Many contracts with service providers for recordkeeping and other services do not currently include these types of provisions.
Review Participant Messaging around Cybersecurity Awareness and the Importance of Monitoring Retirement Plan Accounts
The DOL guidelines include a number of online security tips for plan participants that can reduce the risk of fraud and loss to retirement accounts. Participants are more frequently becoming the target of cyber fraud and theft of their retirement savings, whether held in employer-sponsored plans or individual retirement accounts (IRAs); see, for instance, this news story. And in recent ERISA cases, plan participants have become the victims of criminals who were able to access their accounts electronically, either by posing as the victim or otherwise fraudulently accessing their accounts. In most instances, it took the participants many months to discover that amounts up to $400,000 had been stolen from their accounts because the participants did not regularly log into or monitor their 401(k) plan accounts.
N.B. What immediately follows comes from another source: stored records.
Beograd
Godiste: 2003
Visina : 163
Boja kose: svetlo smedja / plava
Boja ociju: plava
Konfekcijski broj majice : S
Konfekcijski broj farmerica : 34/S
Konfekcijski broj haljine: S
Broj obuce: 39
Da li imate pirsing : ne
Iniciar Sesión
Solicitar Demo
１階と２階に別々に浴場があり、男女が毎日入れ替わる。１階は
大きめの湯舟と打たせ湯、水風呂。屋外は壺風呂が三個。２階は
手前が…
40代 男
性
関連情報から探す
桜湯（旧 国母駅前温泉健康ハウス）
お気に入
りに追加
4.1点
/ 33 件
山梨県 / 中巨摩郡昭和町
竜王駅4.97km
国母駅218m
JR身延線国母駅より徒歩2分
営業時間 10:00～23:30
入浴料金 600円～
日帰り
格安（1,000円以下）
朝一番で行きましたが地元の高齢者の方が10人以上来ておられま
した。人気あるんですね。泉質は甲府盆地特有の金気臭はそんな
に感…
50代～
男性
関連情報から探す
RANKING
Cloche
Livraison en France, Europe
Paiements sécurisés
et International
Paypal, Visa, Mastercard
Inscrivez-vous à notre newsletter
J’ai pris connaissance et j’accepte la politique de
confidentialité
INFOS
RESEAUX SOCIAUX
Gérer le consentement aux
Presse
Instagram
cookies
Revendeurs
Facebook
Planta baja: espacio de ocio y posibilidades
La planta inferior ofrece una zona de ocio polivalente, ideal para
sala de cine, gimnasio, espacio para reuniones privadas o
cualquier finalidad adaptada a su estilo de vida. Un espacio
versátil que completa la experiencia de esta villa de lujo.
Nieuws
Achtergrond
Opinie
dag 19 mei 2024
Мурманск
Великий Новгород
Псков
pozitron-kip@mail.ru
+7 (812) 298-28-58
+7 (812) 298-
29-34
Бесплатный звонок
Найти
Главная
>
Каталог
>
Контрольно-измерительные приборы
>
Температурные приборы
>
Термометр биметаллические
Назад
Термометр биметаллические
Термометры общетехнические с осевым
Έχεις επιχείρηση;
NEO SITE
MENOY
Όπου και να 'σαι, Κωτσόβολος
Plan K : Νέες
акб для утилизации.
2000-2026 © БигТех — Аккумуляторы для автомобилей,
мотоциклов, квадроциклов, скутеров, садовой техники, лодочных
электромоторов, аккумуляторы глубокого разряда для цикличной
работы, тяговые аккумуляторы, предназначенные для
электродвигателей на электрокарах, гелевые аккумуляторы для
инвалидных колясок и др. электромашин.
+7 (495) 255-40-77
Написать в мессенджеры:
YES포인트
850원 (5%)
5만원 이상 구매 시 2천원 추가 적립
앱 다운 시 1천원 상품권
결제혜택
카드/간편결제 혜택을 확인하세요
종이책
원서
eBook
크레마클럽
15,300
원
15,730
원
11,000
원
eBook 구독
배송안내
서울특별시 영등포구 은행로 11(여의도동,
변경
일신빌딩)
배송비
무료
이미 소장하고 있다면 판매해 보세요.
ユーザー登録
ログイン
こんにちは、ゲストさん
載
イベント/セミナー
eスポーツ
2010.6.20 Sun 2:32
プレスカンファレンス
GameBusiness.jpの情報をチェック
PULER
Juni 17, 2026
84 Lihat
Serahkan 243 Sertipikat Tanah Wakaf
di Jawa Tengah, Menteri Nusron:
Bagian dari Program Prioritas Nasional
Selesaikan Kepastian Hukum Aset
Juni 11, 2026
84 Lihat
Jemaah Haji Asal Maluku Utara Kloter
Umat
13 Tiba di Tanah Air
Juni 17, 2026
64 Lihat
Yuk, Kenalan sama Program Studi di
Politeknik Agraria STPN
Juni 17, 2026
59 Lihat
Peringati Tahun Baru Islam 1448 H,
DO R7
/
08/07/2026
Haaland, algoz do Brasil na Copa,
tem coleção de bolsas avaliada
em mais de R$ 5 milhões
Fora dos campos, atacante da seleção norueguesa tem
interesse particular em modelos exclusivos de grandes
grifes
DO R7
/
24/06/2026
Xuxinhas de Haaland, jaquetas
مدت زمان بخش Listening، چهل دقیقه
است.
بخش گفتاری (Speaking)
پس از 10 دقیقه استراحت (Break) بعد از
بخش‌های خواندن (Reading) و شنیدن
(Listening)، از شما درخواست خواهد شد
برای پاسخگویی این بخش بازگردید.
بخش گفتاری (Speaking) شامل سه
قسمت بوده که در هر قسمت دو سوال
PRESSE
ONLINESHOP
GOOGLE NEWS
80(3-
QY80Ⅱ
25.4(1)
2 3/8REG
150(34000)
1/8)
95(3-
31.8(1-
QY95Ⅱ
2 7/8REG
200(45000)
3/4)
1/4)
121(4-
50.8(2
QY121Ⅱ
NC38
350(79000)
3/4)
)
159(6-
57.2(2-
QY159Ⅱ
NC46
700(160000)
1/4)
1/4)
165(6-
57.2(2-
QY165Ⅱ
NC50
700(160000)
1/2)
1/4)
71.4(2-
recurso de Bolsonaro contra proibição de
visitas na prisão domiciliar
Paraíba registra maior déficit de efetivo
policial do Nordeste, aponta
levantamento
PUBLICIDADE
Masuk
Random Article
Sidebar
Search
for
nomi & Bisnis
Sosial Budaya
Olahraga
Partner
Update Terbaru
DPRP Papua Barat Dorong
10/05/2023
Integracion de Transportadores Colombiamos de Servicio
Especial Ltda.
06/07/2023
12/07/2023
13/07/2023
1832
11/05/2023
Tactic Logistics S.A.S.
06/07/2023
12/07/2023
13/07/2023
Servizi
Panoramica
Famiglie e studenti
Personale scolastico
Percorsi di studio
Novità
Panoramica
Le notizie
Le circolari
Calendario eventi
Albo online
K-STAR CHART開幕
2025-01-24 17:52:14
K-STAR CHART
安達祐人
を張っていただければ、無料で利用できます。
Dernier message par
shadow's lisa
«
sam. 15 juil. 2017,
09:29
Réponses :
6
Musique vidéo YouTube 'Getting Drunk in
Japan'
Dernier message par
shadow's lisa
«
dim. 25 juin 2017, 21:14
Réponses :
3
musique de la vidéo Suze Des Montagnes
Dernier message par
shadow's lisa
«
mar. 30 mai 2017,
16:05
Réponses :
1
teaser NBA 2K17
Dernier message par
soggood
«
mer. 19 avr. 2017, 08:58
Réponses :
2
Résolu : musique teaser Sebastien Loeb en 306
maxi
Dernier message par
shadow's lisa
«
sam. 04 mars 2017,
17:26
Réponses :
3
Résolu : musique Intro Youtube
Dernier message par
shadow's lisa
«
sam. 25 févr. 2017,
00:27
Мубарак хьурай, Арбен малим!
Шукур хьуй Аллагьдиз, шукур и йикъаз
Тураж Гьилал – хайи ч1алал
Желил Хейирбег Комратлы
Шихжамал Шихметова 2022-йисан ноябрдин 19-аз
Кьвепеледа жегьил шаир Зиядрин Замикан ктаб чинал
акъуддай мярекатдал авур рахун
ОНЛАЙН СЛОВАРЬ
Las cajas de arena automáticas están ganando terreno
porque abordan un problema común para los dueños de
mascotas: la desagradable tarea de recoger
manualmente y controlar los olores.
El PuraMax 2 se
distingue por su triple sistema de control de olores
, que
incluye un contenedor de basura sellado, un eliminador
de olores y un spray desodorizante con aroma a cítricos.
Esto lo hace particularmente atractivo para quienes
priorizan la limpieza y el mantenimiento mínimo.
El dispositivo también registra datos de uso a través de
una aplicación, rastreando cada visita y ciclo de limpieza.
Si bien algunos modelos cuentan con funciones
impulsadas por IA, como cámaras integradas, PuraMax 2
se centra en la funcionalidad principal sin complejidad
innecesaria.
Many employers, fiduciaries and service providers educate participants to view their 401(k) plan accounts as long-term retirement vehicles and even advocate a “set it and forget it” approach to retirement savings, especially where target date or life cycle funds serve as the primary investment options under 401(k) plans. In light of the DOL’s focus on protecting plan participants given the rise in cybersecurity fraud and threats faced by all participants in retirement plans, employers and fiduciaries may wish to reconsider their messaging to employees and participants. For example, instead of “set it and forget it” messaging, consider messaging the importance of maintaining robust passcodes and regularly monitoring retirement plan accounts.
Employers and fiduciaries are strongly encouraged to act now to address their cybersecurity practices and those of their service providers, particularly given the DOL’s initiatives, the recent litigation on point, and the real-life threats to participants’ retirement savings.